Hyper-K serait constitué de deux énormes réservoirs d’eau ultra-pure, de 250 m de long. Il permettrait non seulement de détecter les neutrinos en provenance du ciel (neutrinos solaires ou neutrinos astrophysiques des supernovas ou d’ailleurs, ainsi que des neutrinos atmosphériques produits dans la haute atmosphère), mais aussi des neutrinos produits par l’Homme envoyés dans ce méga détecteur par un faisceau d’un accélérateur de particules. L’un des challenges à accomplir pour disposer d’un tel instrument unique en son genre sera de réunir la bagatelle de 800 millions de dollars. C’est notamment dans cet objectif que des physiciens de 13 pays se sont réunis le weekend dernier pour lancer ce qui ressemble à une protocollaboration, à même de s’adresser d’un seul nom aux diverses agences de financement de la recherche. L’affaire est loin d’être gagnée car il y aura de la concurrence, d’un côté certains physiciens japonais souhaite installer au Japon le plus grand collisionneur de particules (électrons-positrons), l'International Linear Collider, et de l’autre, les américains ont un autre projet de détecteur géant de neutrinos.
L’aventure japonaise des neutrinos a commencé il y a 30 ans avec l’expérience Kamiokande (Kamioka Nucleon Decay Experiment), qui démontra qu’il était possible de déterminer l’énergie et la direction de trois types de neutrinos différents : les neutrinos du soleil, ceux provenant d’une supernova et ceux produits dans l’atmosphère par interaction de rayons cosmiques.
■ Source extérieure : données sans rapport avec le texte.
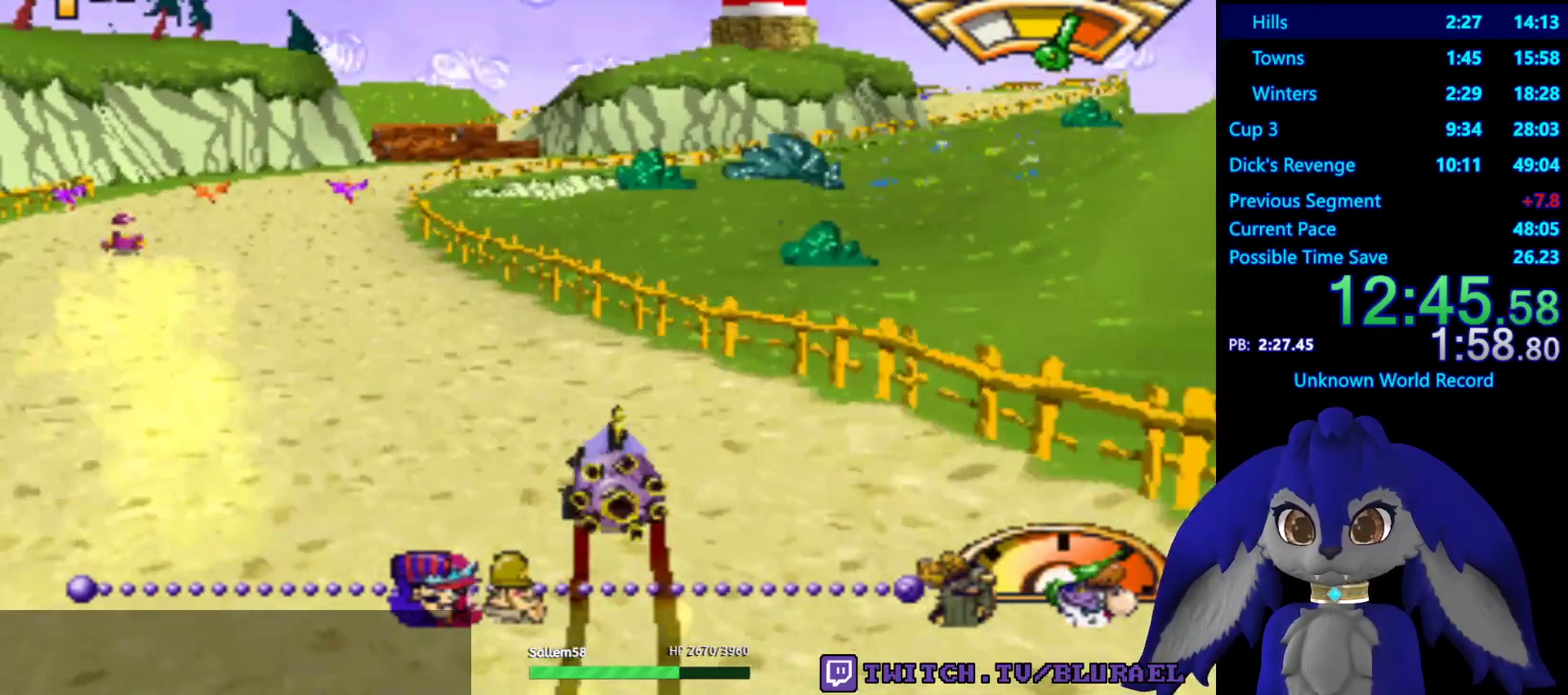
{"buttons": ["CROSS"], "left_stick": "right", "right_stick": "center", "events": [[33, "CROSS", "down"], [67, "left_stick", "center"], [350, "left_stick", "right"]]}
Ces recherches valurent d’ailleurs à son responsable scientifique Masatoshi Koshiba le prix Nobel de Physique en 2002. On se souvient notamment de la détection le 23 février 1987 par Kamiokande d’une poignée de neutrinos provenant de la fameuse supernova du grand nuage de Magellan SN1987A.
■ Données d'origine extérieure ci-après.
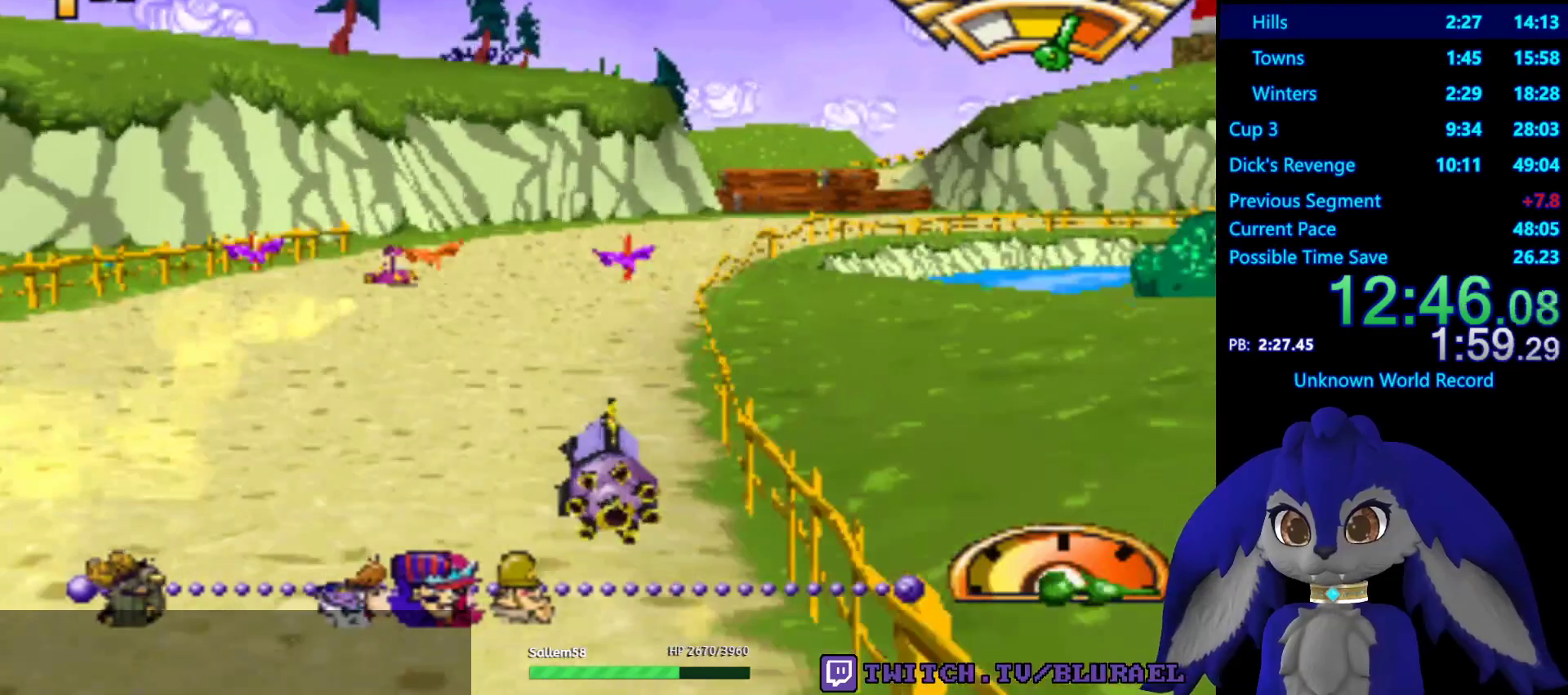
{"buttons": [], "left_stick": "right", "right_stick": "center", "events": [[150, "left_stick", "center"], [300, "left_stick", "right"], [317, "CROSS", "up"], [367, "L2", "down"], [500, "L2", "up"]]}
Vue de l'intérieur du détecteur SuperKamiokande (Kamioka observatory) |
Puis dans les années 1990, Kamiokande et devenu SuperKamiokande (Super-K), et a permit de démontrer que les neutrinos avaient bien une masse… L’objectif de l’évolution de Super-K en Hyper-K serait d’aller explorer encore davantage les propriétés des neutrinos. Le procédé physique utilisé resterait le même : les neutrinos interagissent dans l’eau en créant indirectement de la lumière par effet Cerenkov. L’analyse de cette lumière permet ensuite de déterminer de nombreux paramètres, comme le type de neutrino parmi les trois familles connues, l’énergie, et leur direction d’incidence. Ces énormes réservoirs instrumentés de milliers de photomultiplicateurs sont enfouis par 1000 m de profondeur dans une ancienne mine, de manière à réduire les bruits de fond parasites.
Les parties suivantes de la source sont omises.